13. A method, comprising:

determining, at a user equipment of a mobile communication system, one or more parameters of a serving cell and one or more target cells at a first instance in time; and

based on the parameters, one or more time delay metrics for each of the one or more target cells are estimated such that a best point in time to perform a handover can be determined, wherein the time delay metrics include one or more of:

a first time delay corresponding to a time period between the first time instance and a time instance when signal parameters of the serving cell are predicted to match signal parameters of the respective target cell; and

A second time delay corresponding to a time period between the first time instance and a time instance when the signal parameter of the respective target cell is predicted to be higher than the signal parameter of the serving cell by an offset value.

14. A method, comprising:

transmitting configuration information to a user equipment of a mobile communication system, such that the user equipment is caused to:

determining one or more parameters of a serving cell and one or more target cells at a first instance in time; and

based on the parameters, one or more time delay metrics for each target cell are estimated, wherein the time delay metrics include one or more of: a first time delay corresponding to a time period between the first time instance and a time instance when signal parameters of the serving cell are predicted to match signal parameters of the respective target cell; and a second time delay corresponding to a period of time between the first time instance and a time instance when the signal parameter of the respective target cell is predicted to be higher than the signal parameter of the source cell by an offset value;

Receiving some or all of the time delay metrics from the user device; and

based on the one or more time delay metrics received from the user equipment, an optimal point in time to perform a handover is determined.

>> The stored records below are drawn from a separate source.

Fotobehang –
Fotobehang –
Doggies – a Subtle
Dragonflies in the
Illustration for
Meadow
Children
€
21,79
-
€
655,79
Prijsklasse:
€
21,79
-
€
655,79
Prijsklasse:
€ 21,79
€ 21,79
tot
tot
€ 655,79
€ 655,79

15. A computer program comprising instructions for causing an apparatus to perform at least the following:

determining, at a user equipment of a mobile communication system, one or more parameters of a serving cell and one or more target cells at a first instance in time; and

based on the parameters, one or more time delay metrics for each of the one or more target cells are estimated such that a best point in time to perform a handover can be determined, wherein the time delay metrics include one or more of: a first time delay corresponding to a time period between the first time instance and a time instance when signal parameters of the serving cell are predicted to match signal parameters of the respective target cell; and a second time delay corresponding to a time period between the first time instance and a time instance when the signal parameter of the respective target cell is predicted to be higher than the signal parameter of the serving cell by an offset value.